Photo by John McArthur
Last week, Jim Bianco of Bianco Research published a Bloomberg Op-Ed titled A New Global Monetary Order Threatens the Dollar. For those who haven’t read it, please do. Bianco points out that there have been several monetary orders in history, each lasting an average of 50 years and each with a different primary reserve currency.
Today’s dollar-dominated fiat system has been in place since 1971 when then-President Nixon killed the gold convertibility feature of the US dollar. For those counting, that was 50 years ago. So by historical standards, we have reached the average life expectancy for a monetary system. The question is, what will this new system look like?
According to Bianco, we are heading for a DeFi world led by a stablecoin reserve currency. A stablecoin is a cryptocurrency that is pegged to another asset’s value, and these stablecoins account for most of the daily volume in crypto. Despite some of the big corporate names in the developed world jumping on the bandwagon, Bianco says it’s developing nations leading the charge in terms of crypto adoption.

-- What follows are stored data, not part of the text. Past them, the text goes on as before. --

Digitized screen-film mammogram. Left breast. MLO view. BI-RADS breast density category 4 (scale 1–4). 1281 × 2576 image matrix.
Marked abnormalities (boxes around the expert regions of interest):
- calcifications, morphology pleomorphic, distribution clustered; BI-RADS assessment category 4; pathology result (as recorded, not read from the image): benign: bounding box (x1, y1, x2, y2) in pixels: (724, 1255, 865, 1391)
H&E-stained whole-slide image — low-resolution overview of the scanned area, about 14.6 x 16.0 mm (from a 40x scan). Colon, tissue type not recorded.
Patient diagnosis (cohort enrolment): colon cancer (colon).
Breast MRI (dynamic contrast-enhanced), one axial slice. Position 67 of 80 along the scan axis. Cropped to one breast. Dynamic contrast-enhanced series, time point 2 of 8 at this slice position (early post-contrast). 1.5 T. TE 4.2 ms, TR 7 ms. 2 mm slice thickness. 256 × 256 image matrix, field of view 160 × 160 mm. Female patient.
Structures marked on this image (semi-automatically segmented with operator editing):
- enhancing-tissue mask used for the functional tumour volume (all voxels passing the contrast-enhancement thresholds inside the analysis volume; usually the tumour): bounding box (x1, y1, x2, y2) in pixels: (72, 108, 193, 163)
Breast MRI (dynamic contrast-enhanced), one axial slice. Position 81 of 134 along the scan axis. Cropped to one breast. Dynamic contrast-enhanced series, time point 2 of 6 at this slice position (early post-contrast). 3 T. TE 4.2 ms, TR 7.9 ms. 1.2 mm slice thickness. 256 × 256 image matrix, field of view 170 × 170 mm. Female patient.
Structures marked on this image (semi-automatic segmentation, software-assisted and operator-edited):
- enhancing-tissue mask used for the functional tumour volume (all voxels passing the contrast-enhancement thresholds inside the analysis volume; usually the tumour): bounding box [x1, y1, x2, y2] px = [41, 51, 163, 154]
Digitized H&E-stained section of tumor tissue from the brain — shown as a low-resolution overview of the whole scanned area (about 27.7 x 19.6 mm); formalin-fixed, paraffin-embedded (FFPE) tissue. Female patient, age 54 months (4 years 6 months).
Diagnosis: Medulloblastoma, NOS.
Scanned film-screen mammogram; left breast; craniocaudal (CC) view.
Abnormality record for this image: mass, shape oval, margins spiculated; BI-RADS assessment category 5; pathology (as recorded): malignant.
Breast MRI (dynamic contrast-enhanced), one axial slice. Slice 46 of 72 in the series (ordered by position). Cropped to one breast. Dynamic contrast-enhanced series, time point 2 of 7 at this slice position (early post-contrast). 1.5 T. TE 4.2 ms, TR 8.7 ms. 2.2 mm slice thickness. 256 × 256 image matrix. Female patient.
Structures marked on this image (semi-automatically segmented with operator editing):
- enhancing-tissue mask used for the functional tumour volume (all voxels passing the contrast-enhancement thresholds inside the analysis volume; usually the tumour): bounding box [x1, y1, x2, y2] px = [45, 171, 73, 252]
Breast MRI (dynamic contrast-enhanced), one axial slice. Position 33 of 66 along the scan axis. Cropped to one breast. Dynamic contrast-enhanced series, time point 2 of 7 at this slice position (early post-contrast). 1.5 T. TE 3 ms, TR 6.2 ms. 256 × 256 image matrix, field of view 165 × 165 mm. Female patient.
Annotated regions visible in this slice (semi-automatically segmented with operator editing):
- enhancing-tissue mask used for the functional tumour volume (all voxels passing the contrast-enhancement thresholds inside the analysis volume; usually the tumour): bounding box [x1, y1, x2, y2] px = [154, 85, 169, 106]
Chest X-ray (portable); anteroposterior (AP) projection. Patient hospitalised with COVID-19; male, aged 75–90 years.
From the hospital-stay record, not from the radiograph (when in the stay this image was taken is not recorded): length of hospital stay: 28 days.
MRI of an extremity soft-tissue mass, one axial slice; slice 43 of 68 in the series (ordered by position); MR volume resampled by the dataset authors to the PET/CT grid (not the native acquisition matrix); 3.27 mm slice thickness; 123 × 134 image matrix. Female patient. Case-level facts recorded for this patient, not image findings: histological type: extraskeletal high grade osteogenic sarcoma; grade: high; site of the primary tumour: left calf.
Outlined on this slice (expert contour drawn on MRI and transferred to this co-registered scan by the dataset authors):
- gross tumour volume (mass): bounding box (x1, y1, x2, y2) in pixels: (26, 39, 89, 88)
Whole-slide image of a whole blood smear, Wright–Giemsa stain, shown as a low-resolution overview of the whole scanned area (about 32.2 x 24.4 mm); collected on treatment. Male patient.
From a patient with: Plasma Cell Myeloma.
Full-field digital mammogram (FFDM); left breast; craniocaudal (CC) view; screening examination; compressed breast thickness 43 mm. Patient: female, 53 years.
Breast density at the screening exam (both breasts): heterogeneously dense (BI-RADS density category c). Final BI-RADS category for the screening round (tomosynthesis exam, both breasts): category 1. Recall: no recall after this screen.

While a fully evolved DeFi world free of absorbent transactional and service costs sounds great on paper, the only way we can get anywhere remotely close to that is with complete buy-in from the developed world. Given that these countries are the ones that power today’s monetary machine, it isn’t easy to imagine this transition occurring anytime soon. These countries have resisted change thus far, and while it’s possible the tide shifts, it’s not likely to happen overnight. So just because we are in year 50 of the dollar-based monetary era, it doesn’t mean we will be trading in our dollars for stablecoin en-mass overnight.
The rising inflation we are witnessing due to the aggressive monetary policies of the Fed, ECB, and most other developed nations has undoubtedly provided a tailwind for proponents of crypto adoption. The critical hurdle now will be getting the full support of financial regulators and the numerous service providers who benefit from the existing system – which will be challenging to say the least. In fact, it looks more and more like these countries are doubling down on their centralization efforts as their central banks push towards their own digital currency. These digital currencies will be anything but decentralized, as central bankers will have even more control over the currency and its uses. This isn’t a judgment on whether that is good or bad – it’s simply to point out that the critical cogs in the existing monetary machine don’t appear ready to embrace the DeFi dream at the moment.
While it doesn’t seem as though a shift towards a stablecoin-based monetary order is imminent, that doesn’t mean it’s not possible. Bianco notes in his piece that “previous bans in China, Russia, Nigeria and India have not stopped its growth,” so this will give DeFi believers some confidence that things are trending the right way. While history would suggest we are due for a new monetary order, it might take some time. And who knows? Maybe the new order is decentralized as described by Bianco, or perhaps it’s ultra-centralized led by Fedcoin and its international cousins. Or perhaps it’s something else entirely.